Embedding other language fonts into Word Doc/ PDF

Gotta 8 page manual. Mostly large photos. Each one has a caption of a sentence or two or three. Front page has a few paragraphs in addition to the photo.

I’ve got people lined up to translate the instructions into Arabic, Turkish, Mandarin, French, Spanish and Korean.

Here’s what I don’t know how to handle. If I just copy and paste each paragraph into the master Word Document and then save it as a PDF, will all of the new language fonts remain? Can I literally copy and paste? Or do I need other tools to make this work?

You won’t see it to be able to cut and paste unless they’re embedded in the doc or you have the font installed. Whether or not a font is embeddable in the doc depends on the font DRM. I think if you can see the font in the translated doc you can ultimately embed at least those characters into the final pdf.

In general, f you have to font installed in Word, it will automatically be embedded in the PDF

In poking at the list of languages, I suspect I’m over-thinking this. MS-Word and Office is pretty universal. I’ve reached out for maybe 10 languages now. If the friend is fluent in English as well as Mandarin, she can type in the Mandarin into the area just above the English. Delete the English. Move on. Save document. Send it to me.
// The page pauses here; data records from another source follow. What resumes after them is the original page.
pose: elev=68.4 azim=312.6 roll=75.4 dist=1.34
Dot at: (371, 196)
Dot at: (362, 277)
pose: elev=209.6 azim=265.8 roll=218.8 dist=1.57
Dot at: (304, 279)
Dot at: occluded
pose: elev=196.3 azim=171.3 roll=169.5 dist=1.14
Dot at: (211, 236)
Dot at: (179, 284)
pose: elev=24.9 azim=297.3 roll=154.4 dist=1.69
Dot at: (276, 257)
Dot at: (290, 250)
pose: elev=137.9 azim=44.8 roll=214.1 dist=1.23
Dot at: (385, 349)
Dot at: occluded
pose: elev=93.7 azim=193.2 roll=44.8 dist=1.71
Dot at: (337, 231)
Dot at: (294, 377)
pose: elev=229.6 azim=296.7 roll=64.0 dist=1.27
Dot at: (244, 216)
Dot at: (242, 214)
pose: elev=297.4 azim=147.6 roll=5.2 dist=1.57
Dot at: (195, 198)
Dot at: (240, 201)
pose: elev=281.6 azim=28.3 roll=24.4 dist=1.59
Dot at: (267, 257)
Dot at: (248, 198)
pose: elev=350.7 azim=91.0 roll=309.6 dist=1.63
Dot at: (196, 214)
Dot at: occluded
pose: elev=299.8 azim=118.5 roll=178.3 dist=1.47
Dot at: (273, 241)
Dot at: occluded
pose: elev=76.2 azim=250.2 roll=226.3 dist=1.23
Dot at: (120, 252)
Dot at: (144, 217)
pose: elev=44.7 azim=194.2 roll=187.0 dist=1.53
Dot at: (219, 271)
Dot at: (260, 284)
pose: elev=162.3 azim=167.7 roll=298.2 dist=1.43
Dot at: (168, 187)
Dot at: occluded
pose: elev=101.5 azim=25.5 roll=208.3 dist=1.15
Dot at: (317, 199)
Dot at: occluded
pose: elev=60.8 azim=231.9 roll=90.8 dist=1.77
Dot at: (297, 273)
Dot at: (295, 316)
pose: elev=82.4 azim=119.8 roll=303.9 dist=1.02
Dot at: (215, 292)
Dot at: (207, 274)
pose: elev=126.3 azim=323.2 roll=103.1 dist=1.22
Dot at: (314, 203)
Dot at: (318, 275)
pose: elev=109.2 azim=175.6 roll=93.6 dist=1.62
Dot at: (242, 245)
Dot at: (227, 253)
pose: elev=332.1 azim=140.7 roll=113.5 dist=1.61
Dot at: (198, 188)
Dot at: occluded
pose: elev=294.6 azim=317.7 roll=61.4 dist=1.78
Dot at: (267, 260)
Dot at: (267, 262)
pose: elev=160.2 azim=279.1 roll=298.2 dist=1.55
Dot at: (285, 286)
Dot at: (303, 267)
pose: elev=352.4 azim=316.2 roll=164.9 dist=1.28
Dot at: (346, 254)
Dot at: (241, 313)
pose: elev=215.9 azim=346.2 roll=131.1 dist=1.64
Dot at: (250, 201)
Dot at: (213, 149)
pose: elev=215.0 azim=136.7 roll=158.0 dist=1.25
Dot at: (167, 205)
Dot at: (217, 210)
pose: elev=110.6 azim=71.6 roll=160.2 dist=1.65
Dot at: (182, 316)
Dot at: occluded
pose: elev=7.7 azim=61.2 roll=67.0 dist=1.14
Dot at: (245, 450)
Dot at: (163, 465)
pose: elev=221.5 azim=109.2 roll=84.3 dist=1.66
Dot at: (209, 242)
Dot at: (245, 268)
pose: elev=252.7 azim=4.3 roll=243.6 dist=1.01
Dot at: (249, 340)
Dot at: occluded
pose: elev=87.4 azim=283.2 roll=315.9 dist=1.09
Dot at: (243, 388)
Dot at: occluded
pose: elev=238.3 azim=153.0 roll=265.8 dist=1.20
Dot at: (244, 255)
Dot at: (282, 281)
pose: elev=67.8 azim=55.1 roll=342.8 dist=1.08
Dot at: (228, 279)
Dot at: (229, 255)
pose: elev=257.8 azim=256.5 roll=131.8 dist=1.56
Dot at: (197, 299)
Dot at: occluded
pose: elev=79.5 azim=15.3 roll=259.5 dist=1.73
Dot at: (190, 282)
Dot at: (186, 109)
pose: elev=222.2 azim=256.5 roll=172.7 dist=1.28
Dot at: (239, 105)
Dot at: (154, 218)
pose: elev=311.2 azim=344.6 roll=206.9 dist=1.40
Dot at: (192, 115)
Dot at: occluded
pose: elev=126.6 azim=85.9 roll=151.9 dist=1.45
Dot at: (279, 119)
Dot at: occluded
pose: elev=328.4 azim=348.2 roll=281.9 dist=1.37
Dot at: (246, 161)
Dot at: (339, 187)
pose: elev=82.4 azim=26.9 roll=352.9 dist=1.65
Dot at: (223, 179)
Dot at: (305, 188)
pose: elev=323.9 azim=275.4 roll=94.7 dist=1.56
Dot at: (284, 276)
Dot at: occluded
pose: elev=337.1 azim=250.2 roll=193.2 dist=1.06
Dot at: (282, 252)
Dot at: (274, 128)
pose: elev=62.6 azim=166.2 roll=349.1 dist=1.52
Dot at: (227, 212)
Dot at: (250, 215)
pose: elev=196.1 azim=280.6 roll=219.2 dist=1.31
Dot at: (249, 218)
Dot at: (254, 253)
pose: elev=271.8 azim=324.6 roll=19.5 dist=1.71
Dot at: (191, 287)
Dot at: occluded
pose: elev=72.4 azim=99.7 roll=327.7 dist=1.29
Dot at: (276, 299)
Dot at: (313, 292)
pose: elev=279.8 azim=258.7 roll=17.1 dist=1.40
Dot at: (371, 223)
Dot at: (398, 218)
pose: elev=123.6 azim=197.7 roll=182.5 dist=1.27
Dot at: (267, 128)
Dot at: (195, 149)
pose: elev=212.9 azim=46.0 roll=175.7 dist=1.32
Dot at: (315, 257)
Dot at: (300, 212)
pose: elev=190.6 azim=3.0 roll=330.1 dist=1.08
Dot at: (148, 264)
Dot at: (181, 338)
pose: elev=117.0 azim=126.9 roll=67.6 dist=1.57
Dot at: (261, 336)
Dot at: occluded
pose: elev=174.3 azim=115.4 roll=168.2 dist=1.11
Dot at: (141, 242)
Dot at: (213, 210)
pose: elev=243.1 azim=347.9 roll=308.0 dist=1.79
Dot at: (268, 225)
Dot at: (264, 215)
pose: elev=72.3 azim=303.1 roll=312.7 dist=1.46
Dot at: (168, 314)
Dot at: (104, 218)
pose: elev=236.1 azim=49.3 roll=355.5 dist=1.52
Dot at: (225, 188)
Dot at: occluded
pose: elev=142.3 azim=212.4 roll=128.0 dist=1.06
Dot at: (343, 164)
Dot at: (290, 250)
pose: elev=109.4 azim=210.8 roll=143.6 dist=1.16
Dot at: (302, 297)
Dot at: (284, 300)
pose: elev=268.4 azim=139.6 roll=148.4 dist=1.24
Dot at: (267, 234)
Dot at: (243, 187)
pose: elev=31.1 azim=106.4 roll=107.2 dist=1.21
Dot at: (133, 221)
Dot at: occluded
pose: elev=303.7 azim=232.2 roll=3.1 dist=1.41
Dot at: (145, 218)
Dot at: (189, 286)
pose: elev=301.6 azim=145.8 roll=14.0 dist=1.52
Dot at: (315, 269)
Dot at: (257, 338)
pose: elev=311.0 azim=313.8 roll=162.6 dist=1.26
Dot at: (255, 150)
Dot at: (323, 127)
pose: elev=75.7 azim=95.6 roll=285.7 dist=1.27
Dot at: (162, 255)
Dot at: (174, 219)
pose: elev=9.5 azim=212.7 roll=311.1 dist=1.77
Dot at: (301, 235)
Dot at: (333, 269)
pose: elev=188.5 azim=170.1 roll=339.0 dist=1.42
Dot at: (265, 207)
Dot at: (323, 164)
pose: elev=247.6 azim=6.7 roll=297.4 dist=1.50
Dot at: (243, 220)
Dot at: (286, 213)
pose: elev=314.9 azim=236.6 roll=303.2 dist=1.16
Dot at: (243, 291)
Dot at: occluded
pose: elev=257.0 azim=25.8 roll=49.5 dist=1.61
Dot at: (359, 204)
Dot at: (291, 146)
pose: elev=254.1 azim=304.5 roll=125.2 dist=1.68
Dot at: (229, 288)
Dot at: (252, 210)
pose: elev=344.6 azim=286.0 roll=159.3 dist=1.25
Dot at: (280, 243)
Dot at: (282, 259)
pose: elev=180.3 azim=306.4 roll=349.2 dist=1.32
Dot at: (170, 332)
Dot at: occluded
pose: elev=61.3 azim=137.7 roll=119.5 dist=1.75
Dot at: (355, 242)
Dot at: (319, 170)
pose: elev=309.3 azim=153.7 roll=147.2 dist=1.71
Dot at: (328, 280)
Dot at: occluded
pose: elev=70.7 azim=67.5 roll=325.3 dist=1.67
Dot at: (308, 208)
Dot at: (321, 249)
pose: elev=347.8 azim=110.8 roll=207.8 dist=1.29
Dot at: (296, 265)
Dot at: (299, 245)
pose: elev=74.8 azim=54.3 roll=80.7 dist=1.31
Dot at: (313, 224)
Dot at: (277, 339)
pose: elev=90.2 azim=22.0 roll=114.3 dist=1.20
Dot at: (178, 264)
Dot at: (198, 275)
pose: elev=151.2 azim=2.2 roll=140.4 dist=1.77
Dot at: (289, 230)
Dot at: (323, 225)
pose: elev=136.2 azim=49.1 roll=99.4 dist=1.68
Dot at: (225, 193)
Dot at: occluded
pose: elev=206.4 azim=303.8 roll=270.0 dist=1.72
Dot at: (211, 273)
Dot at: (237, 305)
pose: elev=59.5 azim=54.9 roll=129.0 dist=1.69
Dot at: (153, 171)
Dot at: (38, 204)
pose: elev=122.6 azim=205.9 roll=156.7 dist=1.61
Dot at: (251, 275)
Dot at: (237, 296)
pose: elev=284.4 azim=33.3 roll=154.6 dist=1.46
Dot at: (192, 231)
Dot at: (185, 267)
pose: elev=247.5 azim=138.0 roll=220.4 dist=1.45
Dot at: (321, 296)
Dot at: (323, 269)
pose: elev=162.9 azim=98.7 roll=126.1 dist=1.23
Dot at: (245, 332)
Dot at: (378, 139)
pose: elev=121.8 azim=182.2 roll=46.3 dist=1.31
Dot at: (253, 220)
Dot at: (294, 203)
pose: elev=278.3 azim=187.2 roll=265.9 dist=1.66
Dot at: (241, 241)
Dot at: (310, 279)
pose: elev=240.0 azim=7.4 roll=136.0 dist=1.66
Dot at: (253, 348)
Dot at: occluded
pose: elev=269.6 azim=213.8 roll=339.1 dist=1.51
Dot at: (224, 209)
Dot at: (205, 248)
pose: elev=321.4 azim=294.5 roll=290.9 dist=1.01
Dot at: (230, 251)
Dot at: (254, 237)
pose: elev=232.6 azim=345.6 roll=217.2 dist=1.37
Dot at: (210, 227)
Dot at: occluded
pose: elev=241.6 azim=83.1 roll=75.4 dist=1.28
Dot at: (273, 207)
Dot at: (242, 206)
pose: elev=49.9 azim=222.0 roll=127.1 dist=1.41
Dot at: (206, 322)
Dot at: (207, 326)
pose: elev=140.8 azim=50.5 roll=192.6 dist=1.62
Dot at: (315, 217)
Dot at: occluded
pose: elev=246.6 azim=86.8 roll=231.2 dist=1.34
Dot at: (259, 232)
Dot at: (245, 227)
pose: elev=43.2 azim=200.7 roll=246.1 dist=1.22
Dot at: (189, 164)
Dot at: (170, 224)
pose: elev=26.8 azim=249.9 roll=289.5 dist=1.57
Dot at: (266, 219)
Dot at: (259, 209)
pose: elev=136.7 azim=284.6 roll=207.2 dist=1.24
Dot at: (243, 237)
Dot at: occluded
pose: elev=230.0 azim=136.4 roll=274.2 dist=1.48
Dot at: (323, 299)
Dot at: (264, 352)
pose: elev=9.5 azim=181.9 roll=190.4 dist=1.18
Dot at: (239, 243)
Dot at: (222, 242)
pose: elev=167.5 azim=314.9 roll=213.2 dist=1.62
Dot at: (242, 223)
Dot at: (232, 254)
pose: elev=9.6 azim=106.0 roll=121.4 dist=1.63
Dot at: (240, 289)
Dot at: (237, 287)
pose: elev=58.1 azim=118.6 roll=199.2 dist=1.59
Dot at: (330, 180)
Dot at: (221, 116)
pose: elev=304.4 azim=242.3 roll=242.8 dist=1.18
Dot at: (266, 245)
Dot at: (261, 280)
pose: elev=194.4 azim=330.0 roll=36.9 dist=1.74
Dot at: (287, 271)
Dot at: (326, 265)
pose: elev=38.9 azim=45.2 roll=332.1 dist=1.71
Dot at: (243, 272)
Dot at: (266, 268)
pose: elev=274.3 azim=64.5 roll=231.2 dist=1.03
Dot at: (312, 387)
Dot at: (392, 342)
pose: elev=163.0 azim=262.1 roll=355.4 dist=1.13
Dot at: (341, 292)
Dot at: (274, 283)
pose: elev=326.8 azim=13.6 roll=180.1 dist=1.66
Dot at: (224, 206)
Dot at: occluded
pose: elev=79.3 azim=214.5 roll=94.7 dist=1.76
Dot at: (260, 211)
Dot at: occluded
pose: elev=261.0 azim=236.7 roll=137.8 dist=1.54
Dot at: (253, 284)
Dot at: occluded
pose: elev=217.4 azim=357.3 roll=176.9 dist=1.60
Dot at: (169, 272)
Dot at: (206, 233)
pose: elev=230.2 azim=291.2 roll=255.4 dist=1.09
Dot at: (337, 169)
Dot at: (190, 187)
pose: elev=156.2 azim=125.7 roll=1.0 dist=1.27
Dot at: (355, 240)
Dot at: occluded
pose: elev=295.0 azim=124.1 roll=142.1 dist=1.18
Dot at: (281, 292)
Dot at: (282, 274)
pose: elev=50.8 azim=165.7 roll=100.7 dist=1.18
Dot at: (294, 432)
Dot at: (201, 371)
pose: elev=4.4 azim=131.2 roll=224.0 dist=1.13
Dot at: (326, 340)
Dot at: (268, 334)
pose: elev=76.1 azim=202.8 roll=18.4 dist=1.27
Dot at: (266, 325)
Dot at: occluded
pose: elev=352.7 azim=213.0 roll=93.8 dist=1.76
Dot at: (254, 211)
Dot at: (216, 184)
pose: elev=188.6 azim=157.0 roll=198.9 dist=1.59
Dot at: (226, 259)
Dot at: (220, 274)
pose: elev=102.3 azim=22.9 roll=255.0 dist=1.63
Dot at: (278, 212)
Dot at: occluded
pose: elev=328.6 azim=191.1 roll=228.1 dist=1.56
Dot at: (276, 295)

I’ll compose one large PDF with a table of contents with all languages.

Shouldn’t that work?

Assuming you don’t have the Mandarin font she will have to embed it into the Word doc. The particular font she has will have to allow that. It’s not guaranteed to work.

I’ll check to see if I have it. Office 2011 for Mac…

One way to check whether a Word document will accept text in foreign scrip is to get some text in that script, select it with the mouse, type Ctrl-C (for copy), then go to Word and select Home–Paste–Paste special–Unformatted Unicode Text.

French, Spanish and Turkish should not be a problem, since they use the Latin alphabet. With the others, you could look in Wikipedia to find some text, but I’ll give you a word or two here:
Arabic المملكة العربية السعودية‎
Mandarin 中华人民共和国
Korean 대한민국

Thank you for that !

Perhaps the simplest way is to beg the favor, have them translate and re-write into the document and then Save As a PDF?

My understanding is that a PDF is akin to a photograph of a document. If my Korean pal saves after adding in the Hangul, then it’s done and fine.

Right?

Right… or not. If they’re using a font which came with their copy of MSOffice or OpenOffice, right. If they’re using something they got from a different source, it may not go well into the PDF. This even applies to French and Spanish: there are fonts out there which include only some characters (rather than every modifier in the Latin alphabet and its variations) and they often behave badly when documents are transferred.

In any case I’d ask for both copies, the doc and the pdf: that way when you have touch-ups later, you have the doc, which more people can edit (if only because more people know they can), and also you can verify that the PDF and the doc are reading correctly in your computer.

Solid thinking. Thank you. I’ll request both. In the case of this particular kind of document, quite a few of the people I’ve approached are technicians in the very same area as I- and are familiar with the idea of what the document describes. This should help- having a truly bilingual person with zero familiarity with the technology would make this awkward and bits would go awry.

Confidence is high !

The immense majority of my translation work has been in that kind of situation; the Big Blue Database I work with is infamous, among many other things, for the horrible translations; during my first few months of using it, we had an enormous amount of trouble because some higher-ups didn’t want “boring” fonts in our printed reports and us minions wanted “fonts which will be able to show all necessary languages correctly” (which the ones the higher-ups liked did not). I definitely know what you speak of!